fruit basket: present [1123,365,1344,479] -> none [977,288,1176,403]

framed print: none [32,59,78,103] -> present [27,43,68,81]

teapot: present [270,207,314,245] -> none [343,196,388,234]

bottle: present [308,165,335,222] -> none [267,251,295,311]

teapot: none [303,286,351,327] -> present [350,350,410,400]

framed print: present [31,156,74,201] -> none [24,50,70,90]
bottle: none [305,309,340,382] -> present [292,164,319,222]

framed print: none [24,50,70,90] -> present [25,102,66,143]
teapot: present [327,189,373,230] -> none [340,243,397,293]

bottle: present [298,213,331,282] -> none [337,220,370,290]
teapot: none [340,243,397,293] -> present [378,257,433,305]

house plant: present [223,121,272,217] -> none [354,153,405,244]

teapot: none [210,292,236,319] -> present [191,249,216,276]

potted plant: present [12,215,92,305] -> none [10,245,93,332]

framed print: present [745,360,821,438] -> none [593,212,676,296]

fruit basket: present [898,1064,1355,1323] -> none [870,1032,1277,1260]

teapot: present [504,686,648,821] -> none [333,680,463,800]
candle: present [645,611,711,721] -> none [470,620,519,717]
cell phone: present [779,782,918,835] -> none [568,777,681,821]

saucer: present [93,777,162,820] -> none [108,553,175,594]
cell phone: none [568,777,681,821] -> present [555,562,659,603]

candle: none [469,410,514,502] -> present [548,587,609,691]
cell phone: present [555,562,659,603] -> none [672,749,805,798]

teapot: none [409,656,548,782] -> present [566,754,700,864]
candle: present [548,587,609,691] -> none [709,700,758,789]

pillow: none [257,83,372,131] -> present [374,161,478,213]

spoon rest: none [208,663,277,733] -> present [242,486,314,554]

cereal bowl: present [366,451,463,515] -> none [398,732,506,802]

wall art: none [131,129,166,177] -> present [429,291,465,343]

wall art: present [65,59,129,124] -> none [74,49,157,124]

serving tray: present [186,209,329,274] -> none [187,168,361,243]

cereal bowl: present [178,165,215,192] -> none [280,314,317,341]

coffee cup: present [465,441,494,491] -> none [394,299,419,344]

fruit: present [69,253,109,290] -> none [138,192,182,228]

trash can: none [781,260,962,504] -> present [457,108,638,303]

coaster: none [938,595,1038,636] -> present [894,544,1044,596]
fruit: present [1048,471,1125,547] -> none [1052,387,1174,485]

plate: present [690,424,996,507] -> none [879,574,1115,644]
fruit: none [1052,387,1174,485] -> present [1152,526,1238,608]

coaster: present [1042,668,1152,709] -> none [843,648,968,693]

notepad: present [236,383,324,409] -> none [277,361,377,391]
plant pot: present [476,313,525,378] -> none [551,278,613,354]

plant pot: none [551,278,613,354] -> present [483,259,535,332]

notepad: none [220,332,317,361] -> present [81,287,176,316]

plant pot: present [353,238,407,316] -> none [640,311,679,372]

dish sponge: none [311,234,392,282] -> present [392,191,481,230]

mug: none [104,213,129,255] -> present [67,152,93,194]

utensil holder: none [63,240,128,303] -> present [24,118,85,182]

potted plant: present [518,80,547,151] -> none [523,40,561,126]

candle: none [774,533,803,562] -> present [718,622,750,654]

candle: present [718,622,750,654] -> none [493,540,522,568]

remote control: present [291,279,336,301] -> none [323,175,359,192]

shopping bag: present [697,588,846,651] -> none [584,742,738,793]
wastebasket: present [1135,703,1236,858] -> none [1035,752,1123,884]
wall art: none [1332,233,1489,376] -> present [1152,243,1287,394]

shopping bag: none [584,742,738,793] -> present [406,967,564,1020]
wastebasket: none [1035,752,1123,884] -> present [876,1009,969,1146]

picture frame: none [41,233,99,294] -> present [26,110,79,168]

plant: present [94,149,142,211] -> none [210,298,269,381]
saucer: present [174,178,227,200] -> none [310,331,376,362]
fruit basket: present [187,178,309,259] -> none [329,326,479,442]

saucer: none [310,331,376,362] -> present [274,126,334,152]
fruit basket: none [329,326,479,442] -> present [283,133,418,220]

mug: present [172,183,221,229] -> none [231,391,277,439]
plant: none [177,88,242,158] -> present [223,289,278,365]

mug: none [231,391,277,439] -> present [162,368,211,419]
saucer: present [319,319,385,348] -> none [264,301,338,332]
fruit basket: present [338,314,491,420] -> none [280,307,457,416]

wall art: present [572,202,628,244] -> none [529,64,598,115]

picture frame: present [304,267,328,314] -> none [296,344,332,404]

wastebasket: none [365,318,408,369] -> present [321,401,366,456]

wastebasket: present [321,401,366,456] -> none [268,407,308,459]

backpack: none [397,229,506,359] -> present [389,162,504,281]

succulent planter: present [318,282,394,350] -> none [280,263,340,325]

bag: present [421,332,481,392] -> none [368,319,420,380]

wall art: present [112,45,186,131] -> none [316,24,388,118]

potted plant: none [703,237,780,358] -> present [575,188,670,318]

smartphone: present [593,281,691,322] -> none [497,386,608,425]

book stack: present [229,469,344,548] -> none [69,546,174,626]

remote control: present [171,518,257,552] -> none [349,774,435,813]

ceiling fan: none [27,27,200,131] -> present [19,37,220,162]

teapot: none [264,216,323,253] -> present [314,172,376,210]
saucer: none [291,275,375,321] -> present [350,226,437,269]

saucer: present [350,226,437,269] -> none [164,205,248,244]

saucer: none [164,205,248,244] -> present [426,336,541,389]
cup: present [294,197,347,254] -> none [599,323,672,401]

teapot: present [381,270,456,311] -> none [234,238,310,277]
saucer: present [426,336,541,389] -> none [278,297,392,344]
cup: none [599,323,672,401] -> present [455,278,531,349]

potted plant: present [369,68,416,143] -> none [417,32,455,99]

**INSTRUCTIONS TO FOLLOW:** Check each line of the listing above, and copy it if it contains the word "picture".

**RESULT:**
picture frame: none [41,233,99,294] -> present [26,110,79,168]
picture frame: present [304,267,328,314] -> none [296,344,332,404]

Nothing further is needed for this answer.